Member of the Australian Parliament for Hume
- In office 13 December 1919 – 19 December 1931
- Preceded by: Franc Falkiner
- Succeeded by: Thomas Collins

Member of the Australian Parliament for Indi
- In office 5 September 1914 – 5 May 1917
- Preceded by: Cornelius Ahern
- Succeeded by: John Leckie
- In office 13 April 1910 – 31 May 1913
- Preceded by: Joseph Brown
- Succeeded by: Cornelius Ahern

Personal details
- Born: 12 August 1879 Port Fairy, Victoria, Australia
- Died: 8 May 1961 (aged 81) Victoria, Australia
- Party: Labor
- Spouse: Margaret Mary Mills
- Occupation: Teacher

= Parker Moloney =

Australian politician (1879–1961)

Parker John Moloney (12 August 1879 – 8 May 1961) was an Australian politician. A member of the Labor Party, he served in the House of Representatives from 1910 to 1913, 1914 to 1917, and 1919 to 1931. He was Minister for Markets and Minister for Transport in the Scullin government from 1929 to 1932.

==Early life==
Moloney was born in Port Fairy, Victoria, to Maurice Moloney and Mary, née Bowe. He became a teacher at John O'Hara's South Melbourne College in 1902 and then at University High School. Around this time he began to be interested in labour politics and attended the Catholic Young Men's Association. In 1906 he became principal of Beechworth College.

[Stored data entries]

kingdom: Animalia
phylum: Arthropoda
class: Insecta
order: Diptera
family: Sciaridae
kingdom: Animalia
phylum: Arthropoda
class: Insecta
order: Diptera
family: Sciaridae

---

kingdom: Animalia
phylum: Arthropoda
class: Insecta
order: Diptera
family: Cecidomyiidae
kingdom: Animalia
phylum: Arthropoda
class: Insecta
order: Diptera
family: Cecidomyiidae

* * *

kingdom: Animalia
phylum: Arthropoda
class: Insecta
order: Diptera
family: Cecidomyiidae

→ **Action item A**
In the Parker Moloney biography, what position did Moloney take up in 1906?
→ **Action item B**
Write the next part of the Parker Moloney biography, starting right after its final sentence.

→ **Response area A**
He became principal of Beechworth College.

→ **Response area B**
==Member of Parliament==
In 1910, Moloney won the Victorian seat of Indi for Labor. He lost it in 1913, but regained it in 1914. In the same year, on 15 April, he was married to Margaret Mary Mills. However, it was his opposition to conscription which lost him the seat for good in 1917. He relocated to New South Wales and, in 1919, became the first Labor representative for Hume. Despite representing a New South Wales seat, he continued to live in Melbourne, but built up a strong support base in Hume. He was one of only a small number of people who have represented more than one state or territory in the Parliament.

In 1928, Moloney fell gravely ill with appendicitis, and was operated on by his fellow MP, Earle Page.

Moloney was Minister for Markets and Transport from 1929 to 1931, as part of the Scullin government. He negotiated Australia's first trade treaty with Canada, and was rewarded with a parliamentary ovation. Despite many continuing exploits, including preparing for the Imperial Economic Conference of 1932, to be held at Ottawa, Canada, Moloney lost his seat in the conservative landslide of 1931.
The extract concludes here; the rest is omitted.